* **SUPPLIED PASSAGE**
The liquidity crunch in the capital markets could put upward pressure on the cost of selling mortgages to Freddie Mac and Fannie Mae.
Though mortgages have performed well as trading in other asset classes has dried up, the gap between yields on mortgage-backed securities and Treasuries has widened, meaning higher costs to Fannie and Freddie.
If the situation persists, Freddie Mac may have to "think about" changing its fee structure, Freddie Mac president David W. Glenn told reporters at the Mortgage Bankers Association.
Mr. Glenn and the chairman of rival Fannie Mae, James A. Johnson, emphasized that current conditions do not warrant a hike in the guarantee fee, which they charge lenders to assume the credit risk of loans. And Mr. Glenn declined to say how long spreads would have to remain wide before Freddie Mac would consider higher fees.
"This is relatively new. I don't want to put a timetable on it," he said.
Still, it is the first time since the early years of the secondary market that the possibility has been raised of an across-the-board hike in the fee.

* **ASSIGNMENT 1**
In the news item on mortgage guarantee fees, what does the guarantee fee pay Fannie Mae and Freddie Mac to do?
* **ASSIGNMENT 2**
Write a further paragraph of the news item on mortgage guarantee fees, picking up right after its last sentence.

* **DATASET CONTENT**

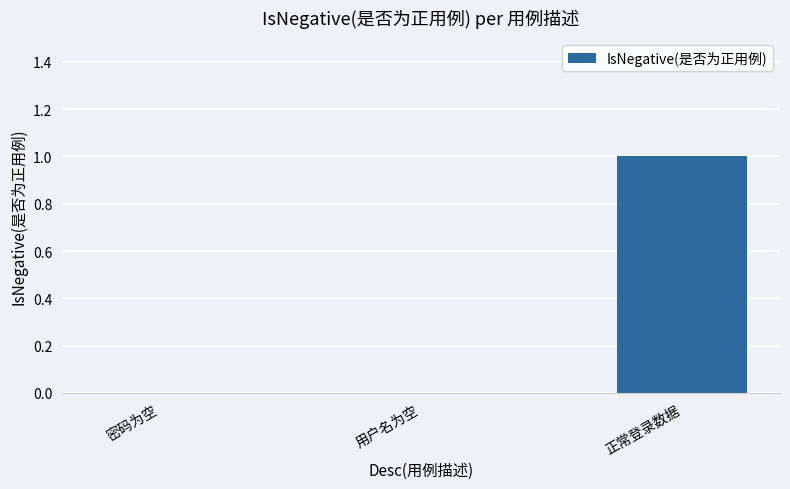

What is the change in value from 密码为空 to 正常登录数据?

+1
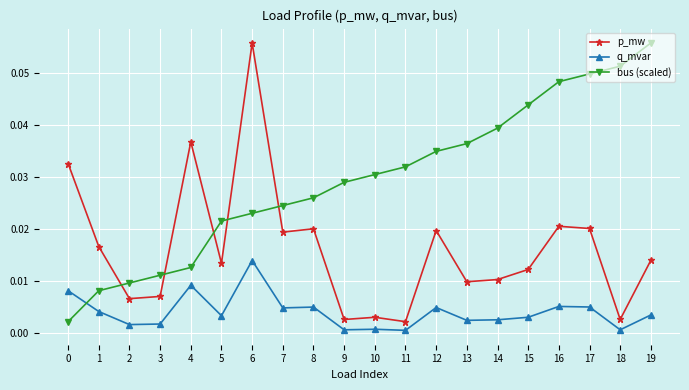

What are all the series names shown in the legend?

p_mw, q_mvar, bus (scaled)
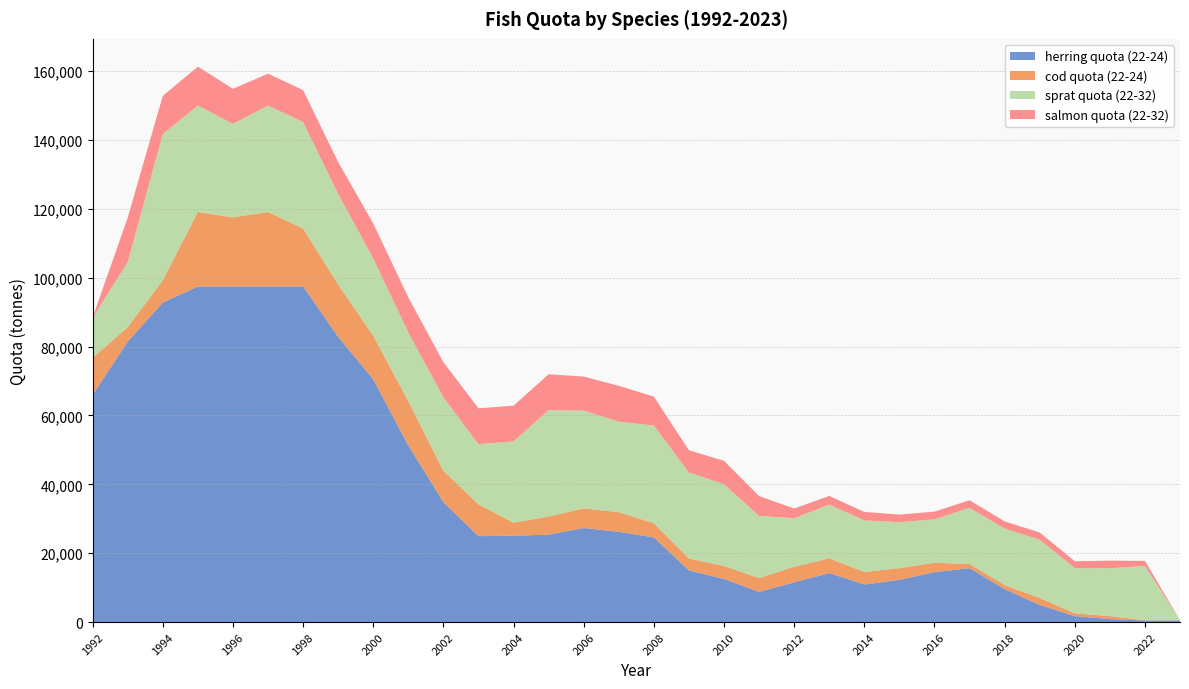

Reading right to left, what are all the values shown in this chart?

herring quota (22-24): 2023=435	2022=435	2021=869	2020=1738	2019=4966	2018=9551	2017=15670	2016=14496	2015=12259	2014=10900	2013=14234	2012=11532	2011=8763	2010=12519	2009=14994	2008=24579	2007=26207	2006=27311	2005=25380	2004=25106	2003=24948	2002=34808	2001=51261	2000=70486	1999=82841	1998=97450	1997=97450	1996=97450	1995=97450	1994=92790	1993=81440	1992=65970
cod quota (22-24): 2023=104	2022=104	2021=854	2020=812	2019=2031	2018=1194	2017=1194	2016=2715	2015=3393	2014=3636	2013=4277	2012=4546	2011=4012	2010=3777	2009=3487	2008=4102	2007=5697	2006=5697	2005=5271	2004=3742	2003=9250	2002=9127	2001=12862	2000=12623	1999=15156	1998=16846	1997=21638	1996=20070	1995=21638	1994=6460	1993=4210	1992=10730
sprat quota (22-32): 2023=0	2022=15744	2021=13933	2020=13132	2019=16921	2018=16393	2017=16310	2016=12644	2015=13347	2014=14997	2013=15622	2012=14076	2011=18046	2010=23745	2009=24994	2008=28403	2007=26299	2006=28403	2005=30907	2004=23601	2003=17470	2002=21353	2001=19948	2000=22478	1999=26299	1998=30910	1997=30910	1996=27170	1995=30910	1994=42480	1993=18910	1992=11670
salmon quota (22-32): 2023=0	2022=1482	2021=2179	2020=1996	2019=2101	2018=2101	2017=2212	2016=2212	2015=2212	2014=2457	2013=2508	2012=2826	2011=5767	2010=6784	2009=6418	2008=8401	2007=10404	2006=9884	2005=10404	2004=10404	2003=10404	2002=10178	2001=10178	2000=10178	1999=9273	1998=9273	1997=9270	1996=10180	1995=11310	1994=11090	1993=12910	1992=70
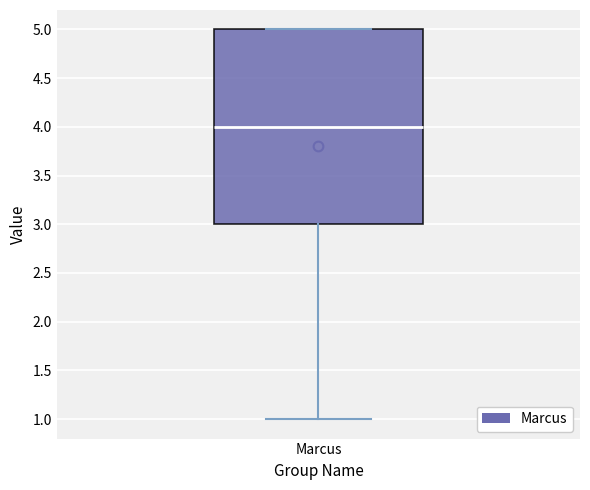

Transcribe this box plot: give where the median line is, the range the box spans, and where the two whiskers end, as read against the y-axis. The values are not printed on the chart, so give them approximately, as read against the axis.

median 4, box 3 to 5, whiskers 1 to 5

* **ANSWER SPACE 1**
It pays them to assume the credit risk of lenders' loans.

* **ANSWER SPACE 2**
Lenders generally pay a basic guarantee fee of about 25 basis points to Fannie or Freddie to assume the risk of each loan. The fee can be as high as 100 basis points on especially risky loans, and sometimes lower when one of the companies is promoting a particular kind of loan product.
Freddie Mac officials said consumers are already bearing the cost of the risk-averse investor community. They noted that rates on mortgages have fallen, but not as much as on Treasuries.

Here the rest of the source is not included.